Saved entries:

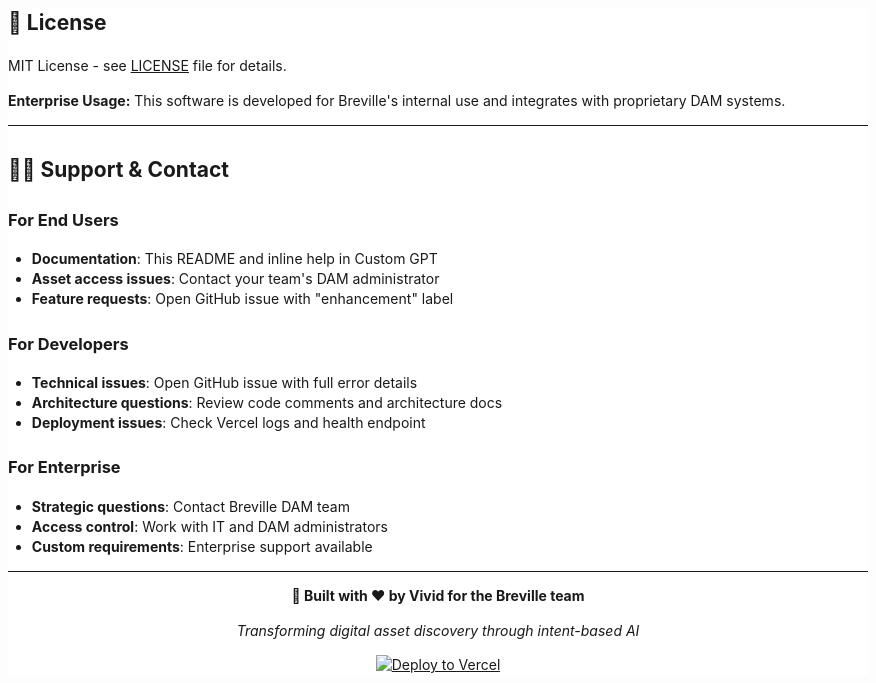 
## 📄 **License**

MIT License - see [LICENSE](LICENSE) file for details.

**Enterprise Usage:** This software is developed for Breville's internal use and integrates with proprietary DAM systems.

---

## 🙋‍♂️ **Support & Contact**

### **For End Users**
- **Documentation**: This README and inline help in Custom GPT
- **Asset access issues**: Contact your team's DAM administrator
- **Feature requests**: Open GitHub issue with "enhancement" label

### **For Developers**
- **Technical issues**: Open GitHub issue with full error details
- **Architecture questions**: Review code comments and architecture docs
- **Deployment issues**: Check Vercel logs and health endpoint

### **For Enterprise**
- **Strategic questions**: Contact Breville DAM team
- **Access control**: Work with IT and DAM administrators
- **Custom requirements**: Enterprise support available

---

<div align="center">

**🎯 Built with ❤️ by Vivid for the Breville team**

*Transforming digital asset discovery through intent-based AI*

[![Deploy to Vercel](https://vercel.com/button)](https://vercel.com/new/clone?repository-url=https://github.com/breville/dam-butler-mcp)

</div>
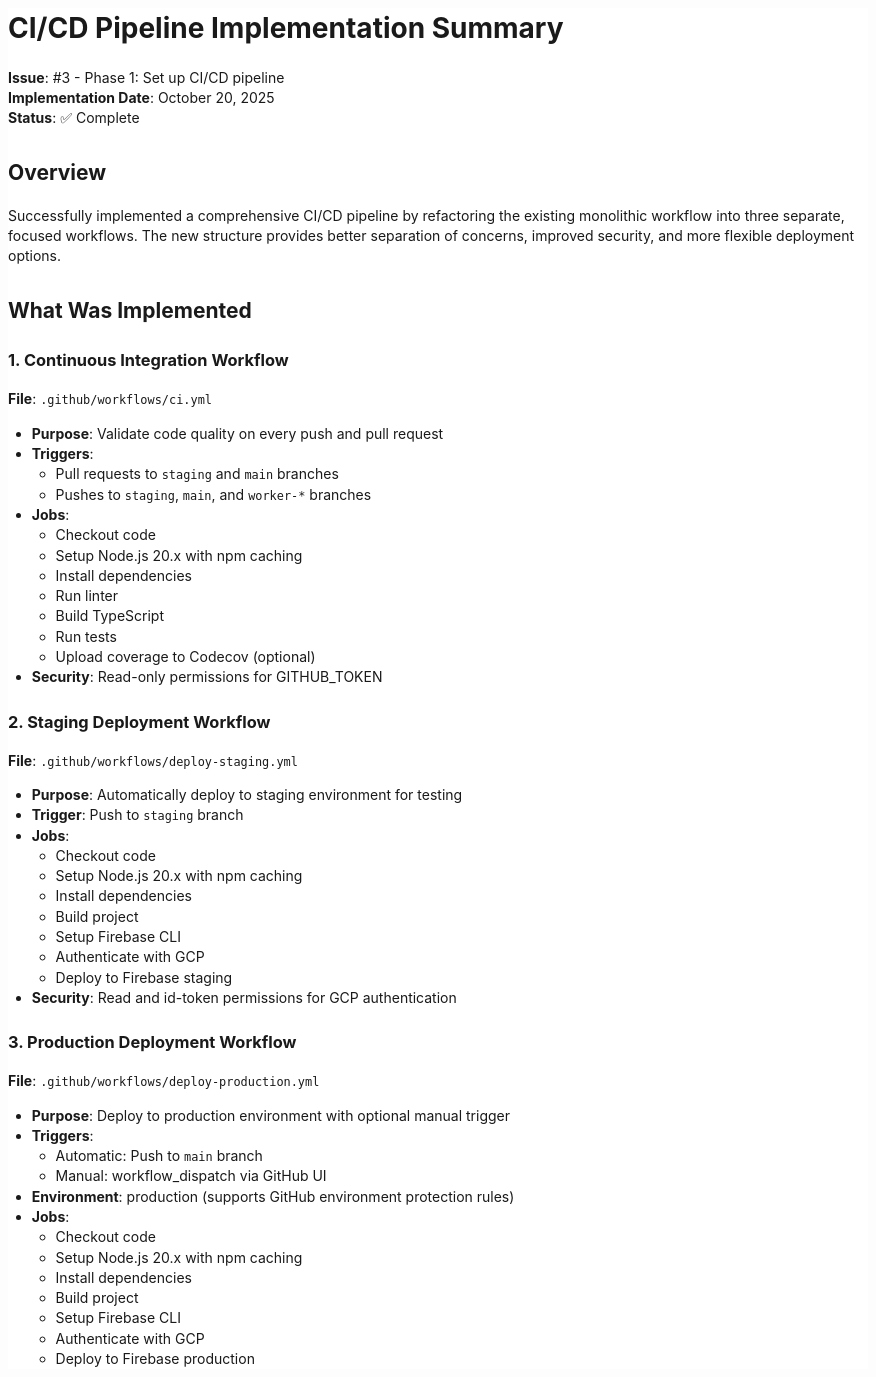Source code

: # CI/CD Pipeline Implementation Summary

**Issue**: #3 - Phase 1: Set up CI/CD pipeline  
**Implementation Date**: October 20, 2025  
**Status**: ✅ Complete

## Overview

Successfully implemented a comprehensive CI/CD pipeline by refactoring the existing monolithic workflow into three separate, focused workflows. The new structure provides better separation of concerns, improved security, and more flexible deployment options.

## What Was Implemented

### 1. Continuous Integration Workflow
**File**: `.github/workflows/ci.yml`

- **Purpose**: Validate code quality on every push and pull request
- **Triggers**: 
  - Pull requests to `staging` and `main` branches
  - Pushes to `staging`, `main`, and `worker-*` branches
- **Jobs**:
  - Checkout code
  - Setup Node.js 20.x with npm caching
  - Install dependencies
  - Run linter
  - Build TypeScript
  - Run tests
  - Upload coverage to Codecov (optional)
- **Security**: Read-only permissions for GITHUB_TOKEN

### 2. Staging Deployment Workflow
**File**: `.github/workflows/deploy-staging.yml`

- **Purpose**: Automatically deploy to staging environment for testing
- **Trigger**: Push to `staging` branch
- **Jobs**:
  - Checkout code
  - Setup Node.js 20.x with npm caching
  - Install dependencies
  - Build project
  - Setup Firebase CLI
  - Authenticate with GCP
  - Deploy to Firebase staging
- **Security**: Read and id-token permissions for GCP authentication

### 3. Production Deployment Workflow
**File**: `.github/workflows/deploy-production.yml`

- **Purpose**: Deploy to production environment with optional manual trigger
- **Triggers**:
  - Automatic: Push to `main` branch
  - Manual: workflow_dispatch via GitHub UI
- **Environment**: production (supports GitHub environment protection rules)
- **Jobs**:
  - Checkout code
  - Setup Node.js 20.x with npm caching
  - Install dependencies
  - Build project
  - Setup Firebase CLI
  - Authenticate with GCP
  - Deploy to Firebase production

[TRY IT]
Copy exactly the line containing "### 3. Production Deployment Workflow" and every line after it, ending with the last line of the records above.

[RESPONSE TO THE EXERCISE]
### 3. Production Deployment Workflow
**File**: `.github/workflows/deploy-production.yml`

- **Purpose**: Deploy to production environment with optional manual trigger
- **Triggers**:
  - Automatic: Push to `main` branch
  - Manual: workflow_dispatch via GitHub UI
- **Environment**: production (supports GitHub environment protection rules)
- **Jobs**:
  - Checkout code
  - Setup Node.js 20.x with npm caching
  - Install dependencies
  - Build project
  - Setup Firebase CLI
  - Authenticate with GCP
  - Deploy to Firebase production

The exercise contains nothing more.